The first job was to sort out the grate; the firebars in 30777 are unlike midland type bars, in that they are supported in a comb instead of hung from carrier bars as on many engines. This means that they need careful attention to avoid a build up of ash below the bar which can lead to grate problems and affect steaming. While Hugh was sorting out the grate, Tom and Nick set to work changing the axlebox dust covers while the rest of the team concentrated on cleaning and the other essential jobs. Once the grate was sorted out we were able to get the fire lit and start the process of warming her through slowly. The charter was booked off Swanage at 16.11 on Monday, which gave us a whole day to get steam up and ready to go.
Work carried on into the evening as usual, stopping just in time to get washed off and arrive for last orders at the chip shop. After a chip supper on the sea front in the company of a trio of sea-ducks (did you know that Mallards frequent salt water?
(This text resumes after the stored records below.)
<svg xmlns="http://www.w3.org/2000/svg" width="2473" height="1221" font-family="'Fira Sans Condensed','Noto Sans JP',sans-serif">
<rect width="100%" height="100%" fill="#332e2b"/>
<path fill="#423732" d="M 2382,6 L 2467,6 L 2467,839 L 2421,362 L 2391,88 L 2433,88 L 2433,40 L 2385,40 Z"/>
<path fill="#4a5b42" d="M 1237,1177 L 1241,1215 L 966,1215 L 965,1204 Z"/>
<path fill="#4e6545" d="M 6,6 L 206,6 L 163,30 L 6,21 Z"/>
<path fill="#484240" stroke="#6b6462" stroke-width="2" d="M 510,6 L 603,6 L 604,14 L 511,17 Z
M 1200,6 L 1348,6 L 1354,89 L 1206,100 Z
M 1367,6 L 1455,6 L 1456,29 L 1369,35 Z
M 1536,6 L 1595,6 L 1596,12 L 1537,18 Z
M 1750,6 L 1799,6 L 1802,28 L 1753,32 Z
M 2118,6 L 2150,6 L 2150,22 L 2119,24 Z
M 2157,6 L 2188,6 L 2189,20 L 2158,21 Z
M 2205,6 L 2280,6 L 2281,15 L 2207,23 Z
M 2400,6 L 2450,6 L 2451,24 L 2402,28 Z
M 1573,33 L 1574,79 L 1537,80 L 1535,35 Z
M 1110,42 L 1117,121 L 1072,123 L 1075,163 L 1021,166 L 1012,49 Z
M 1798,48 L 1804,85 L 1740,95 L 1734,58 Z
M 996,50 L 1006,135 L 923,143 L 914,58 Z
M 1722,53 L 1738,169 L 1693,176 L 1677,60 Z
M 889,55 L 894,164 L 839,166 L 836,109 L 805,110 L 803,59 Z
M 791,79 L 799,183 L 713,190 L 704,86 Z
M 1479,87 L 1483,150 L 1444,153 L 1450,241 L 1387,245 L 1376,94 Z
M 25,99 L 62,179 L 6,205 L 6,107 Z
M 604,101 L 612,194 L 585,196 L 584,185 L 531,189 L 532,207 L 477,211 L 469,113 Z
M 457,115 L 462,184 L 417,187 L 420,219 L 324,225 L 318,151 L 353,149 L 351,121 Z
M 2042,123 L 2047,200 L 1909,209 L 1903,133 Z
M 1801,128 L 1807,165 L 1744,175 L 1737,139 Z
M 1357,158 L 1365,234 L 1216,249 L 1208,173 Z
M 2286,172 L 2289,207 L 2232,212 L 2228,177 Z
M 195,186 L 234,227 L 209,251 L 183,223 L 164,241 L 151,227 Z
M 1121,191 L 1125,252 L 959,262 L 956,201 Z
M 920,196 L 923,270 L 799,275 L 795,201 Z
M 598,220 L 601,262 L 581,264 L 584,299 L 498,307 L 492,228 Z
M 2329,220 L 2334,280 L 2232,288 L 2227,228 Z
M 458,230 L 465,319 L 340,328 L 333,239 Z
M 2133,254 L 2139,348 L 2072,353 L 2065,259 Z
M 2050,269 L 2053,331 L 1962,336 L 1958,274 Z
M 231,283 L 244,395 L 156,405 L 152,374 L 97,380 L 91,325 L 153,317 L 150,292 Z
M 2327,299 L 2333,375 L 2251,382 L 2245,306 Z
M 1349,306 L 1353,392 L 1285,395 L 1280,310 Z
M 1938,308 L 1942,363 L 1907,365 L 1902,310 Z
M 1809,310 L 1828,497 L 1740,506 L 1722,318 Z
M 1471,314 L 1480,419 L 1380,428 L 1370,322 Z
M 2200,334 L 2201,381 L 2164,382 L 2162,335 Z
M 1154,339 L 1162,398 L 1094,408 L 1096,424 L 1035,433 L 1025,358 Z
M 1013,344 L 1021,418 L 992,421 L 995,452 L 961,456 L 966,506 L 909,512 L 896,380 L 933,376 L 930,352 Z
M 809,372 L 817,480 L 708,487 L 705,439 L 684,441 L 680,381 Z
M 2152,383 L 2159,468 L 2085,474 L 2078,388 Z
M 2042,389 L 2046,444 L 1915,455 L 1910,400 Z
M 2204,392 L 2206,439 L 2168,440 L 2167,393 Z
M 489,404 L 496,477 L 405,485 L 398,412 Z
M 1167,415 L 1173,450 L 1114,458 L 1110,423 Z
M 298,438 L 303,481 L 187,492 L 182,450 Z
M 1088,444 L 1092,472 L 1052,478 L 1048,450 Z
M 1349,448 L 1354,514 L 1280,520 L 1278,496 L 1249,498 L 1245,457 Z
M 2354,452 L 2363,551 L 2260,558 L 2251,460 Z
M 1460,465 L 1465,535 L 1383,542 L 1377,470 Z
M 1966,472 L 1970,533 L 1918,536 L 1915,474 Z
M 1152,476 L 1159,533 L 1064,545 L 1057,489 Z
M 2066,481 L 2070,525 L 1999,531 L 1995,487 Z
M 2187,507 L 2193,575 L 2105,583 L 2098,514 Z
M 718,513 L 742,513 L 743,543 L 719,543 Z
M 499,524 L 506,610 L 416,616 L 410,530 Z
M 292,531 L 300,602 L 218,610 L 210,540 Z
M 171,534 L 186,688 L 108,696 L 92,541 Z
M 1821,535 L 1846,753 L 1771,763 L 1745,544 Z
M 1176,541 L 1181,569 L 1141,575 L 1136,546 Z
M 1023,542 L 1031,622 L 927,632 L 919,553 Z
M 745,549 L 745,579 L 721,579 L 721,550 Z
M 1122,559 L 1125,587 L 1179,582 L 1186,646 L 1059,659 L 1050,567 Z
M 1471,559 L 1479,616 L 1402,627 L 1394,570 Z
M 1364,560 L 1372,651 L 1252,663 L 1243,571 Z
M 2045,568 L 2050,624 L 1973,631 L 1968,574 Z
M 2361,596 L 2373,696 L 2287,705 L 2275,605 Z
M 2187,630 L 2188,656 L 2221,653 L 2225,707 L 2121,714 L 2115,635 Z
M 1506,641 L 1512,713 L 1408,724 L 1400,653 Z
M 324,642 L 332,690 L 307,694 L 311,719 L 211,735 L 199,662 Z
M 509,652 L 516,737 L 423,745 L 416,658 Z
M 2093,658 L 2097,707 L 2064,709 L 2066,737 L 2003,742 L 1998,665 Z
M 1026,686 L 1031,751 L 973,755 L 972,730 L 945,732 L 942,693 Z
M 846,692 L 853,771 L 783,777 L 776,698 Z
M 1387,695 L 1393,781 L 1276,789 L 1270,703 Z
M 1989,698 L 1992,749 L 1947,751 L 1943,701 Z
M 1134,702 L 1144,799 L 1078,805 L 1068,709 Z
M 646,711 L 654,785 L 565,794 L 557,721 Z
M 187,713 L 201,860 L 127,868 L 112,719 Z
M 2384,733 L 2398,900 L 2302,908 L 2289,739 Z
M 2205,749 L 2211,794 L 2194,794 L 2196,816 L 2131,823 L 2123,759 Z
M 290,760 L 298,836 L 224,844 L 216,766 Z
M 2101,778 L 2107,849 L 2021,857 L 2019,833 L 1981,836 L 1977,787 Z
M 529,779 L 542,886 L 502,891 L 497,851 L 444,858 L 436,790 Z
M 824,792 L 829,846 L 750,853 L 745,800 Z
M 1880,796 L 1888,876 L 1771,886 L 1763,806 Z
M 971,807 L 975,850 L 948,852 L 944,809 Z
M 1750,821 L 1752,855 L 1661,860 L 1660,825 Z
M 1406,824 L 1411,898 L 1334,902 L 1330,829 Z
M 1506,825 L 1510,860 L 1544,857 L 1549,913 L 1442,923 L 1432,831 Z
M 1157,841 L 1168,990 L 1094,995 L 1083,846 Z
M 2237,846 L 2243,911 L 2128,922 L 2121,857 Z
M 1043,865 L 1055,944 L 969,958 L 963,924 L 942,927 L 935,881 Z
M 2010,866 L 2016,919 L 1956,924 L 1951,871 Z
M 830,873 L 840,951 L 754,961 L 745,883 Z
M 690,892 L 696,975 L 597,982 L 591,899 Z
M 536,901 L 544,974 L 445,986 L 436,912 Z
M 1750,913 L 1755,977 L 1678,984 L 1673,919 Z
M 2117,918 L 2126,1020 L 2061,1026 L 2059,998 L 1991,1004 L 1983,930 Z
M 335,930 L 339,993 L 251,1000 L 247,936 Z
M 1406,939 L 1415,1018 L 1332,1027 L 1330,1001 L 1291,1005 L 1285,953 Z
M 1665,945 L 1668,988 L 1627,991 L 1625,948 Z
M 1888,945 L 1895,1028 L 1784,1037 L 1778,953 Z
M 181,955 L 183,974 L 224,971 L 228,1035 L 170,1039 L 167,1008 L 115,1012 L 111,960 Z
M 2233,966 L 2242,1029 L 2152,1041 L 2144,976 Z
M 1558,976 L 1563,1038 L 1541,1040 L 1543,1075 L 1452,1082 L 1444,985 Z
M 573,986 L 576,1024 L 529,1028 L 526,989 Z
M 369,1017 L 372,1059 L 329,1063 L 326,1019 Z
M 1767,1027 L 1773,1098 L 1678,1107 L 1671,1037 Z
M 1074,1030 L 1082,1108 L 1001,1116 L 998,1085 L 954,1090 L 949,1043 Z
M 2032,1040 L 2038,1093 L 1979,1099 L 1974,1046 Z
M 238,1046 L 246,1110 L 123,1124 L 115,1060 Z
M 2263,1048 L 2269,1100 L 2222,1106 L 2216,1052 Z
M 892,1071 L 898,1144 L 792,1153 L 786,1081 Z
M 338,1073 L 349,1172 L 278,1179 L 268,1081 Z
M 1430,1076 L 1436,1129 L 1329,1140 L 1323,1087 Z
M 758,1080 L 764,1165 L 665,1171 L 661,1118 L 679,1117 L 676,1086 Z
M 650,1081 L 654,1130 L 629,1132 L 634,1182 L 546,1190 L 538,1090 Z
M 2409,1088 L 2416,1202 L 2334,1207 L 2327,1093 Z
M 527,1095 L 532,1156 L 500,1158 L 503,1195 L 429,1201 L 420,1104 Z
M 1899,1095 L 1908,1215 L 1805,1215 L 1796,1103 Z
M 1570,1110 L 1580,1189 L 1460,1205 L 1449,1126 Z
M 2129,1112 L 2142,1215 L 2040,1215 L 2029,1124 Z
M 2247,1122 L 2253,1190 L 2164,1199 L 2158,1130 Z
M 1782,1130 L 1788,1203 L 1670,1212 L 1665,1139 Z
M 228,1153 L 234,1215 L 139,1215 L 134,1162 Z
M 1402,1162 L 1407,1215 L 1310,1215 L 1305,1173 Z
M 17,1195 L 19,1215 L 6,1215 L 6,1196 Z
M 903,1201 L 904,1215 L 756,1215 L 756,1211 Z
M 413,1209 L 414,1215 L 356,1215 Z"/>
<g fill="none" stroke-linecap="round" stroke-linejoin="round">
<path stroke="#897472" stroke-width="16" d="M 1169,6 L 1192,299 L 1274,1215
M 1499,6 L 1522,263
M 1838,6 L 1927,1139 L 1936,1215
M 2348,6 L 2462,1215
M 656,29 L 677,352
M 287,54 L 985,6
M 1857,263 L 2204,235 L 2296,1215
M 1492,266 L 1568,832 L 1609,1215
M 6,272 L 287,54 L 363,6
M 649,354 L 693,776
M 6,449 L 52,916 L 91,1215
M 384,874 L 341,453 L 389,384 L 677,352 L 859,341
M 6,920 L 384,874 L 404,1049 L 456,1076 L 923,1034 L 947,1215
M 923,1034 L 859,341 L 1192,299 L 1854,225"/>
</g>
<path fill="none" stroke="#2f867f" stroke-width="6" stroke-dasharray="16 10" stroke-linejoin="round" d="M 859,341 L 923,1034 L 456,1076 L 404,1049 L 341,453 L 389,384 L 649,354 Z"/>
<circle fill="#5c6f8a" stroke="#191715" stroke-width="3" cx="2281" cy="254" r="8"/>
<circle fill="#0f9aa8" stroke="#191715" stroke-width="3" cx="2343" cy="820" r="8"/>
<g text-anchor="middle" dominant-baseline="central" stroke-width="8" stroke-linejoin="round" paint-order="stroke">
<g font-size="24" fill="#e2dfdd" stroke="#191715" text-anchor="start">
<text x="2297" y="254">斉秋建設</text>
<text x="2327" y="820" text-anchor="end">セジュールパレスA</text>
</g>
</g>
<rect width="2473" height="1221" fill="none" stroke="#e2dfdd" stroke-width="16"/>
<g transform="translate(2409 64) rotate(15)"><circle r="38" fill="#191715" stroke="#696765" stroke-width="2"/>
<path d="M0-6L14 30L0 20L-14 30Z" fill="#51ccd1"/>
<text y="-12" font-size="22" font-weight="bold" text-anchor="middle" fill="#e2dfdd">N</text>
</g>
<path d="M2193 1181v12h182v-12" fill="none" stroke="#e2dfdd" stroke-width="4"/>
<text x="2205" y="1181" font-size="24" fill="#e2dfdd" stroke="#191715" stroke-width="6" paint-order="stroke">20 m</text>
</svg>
No, nor did we.) We went in search of further refreshment and an early night.
The next morning we were up and working in good time, despite the relatively late departure time this was no time for lying in bed. While we worked we could see the Swanage crews prepping their engine for the service trains across the way on shed (we were on the goods shed road). Once we’d got the job well underway it was time for breakfast; Tom was cook for the morning and set about the job in fine style, putting together a fine plateful of food. Despite the excellent cooking, Nick failed to finish his breakfast. Possibly he was saving space for an ice cream later in the day – he was adamant that there was no way he was leaving the Seaside without an ice cream.
After breakfast we went across to the shed for coal and to clean the ashpans. Mel Cox of Swanage Railway had called by earlier to explain the arrangements and introduce the driver who’d be taking us across and back. The coaling was done using a conveyor, and Matt one of Swanage’s locomen kindly stood by with a hose to slack the coal as it was loaded in the tender.
With the ash pit duties completed we went back across the road to await the charter. We’d heard that the charter was delayed, first it was about half an hour late, then soon afterwards we were told that it was nearly an hour down. This wasn’t going to affect us much as the time would mostly be shaved off the layover in Swanage. While we waited for the charter we took ourselves up onto the platform to get Nick’s ice cream – of course we all had to have one as well to keep him company!
44871 arrived looking splendid at the head of the charter (despite a huge soft spot for Lamiel, I have to admit to a strong preference for Stanier engines so it’s a good thing that our “Flagship” locomotive is a Black Five!) The West Coast crew arrived with the charter – Dave Hewson and Dave Wright, plus the MOM for the movement across the link between Swanage Railway and Network Rail. We left Swanage about half an hour later than planned, with Mel Cox driving the Swanage Railway section, he fired her on the turning move and has developed a strong liking for the Arthur during her stay. Mel and the MOM left us at Wareham and we set off for London. Lamiel gave us a good performance, taking Parkstone bank in her stride and spitting sparks back out of the firehole door like she used to do in the old days. It’s a bit early to say for certain, but we have done a lot of work to try to rekindle her sparkle so fingers crossed!
Hugh rejoined the train at Eastleigh, having taken the car to Southall, he said he’d done the Swanage to Eastleigh section twice this week and was prepared to miss out on a third go (even if it was chimney first) if it meant that we had a car to go home in at the end of the trip.
After Eastleigh we gradually pulled time back; we were 34 minutes late leaving Swanage but we left the water stop just 25 minutes late due to slick work by John from BTT and our team, and we pulled back another 5 minutes at the Basingstoke water stop (thanks also to another BTT driver for his help) after that, we pulled the delay down to 3½ minutes on arrival at Waterloo through the efforts of Lamiel via Dave Hewson and Dave Wright. Then it was a leisurely trot backwards through night-time London dragged by the diesel at the far end of the ECS working. On arrival at Southall we checked round and put Lamiel to bed - another job done!
Footnote: While we were out with Lamiel work has been carrying on at Loughborough: The five’s elements are going into the header, Cromwell is being stripped and the support coach finishing is down to fiddly small jobs.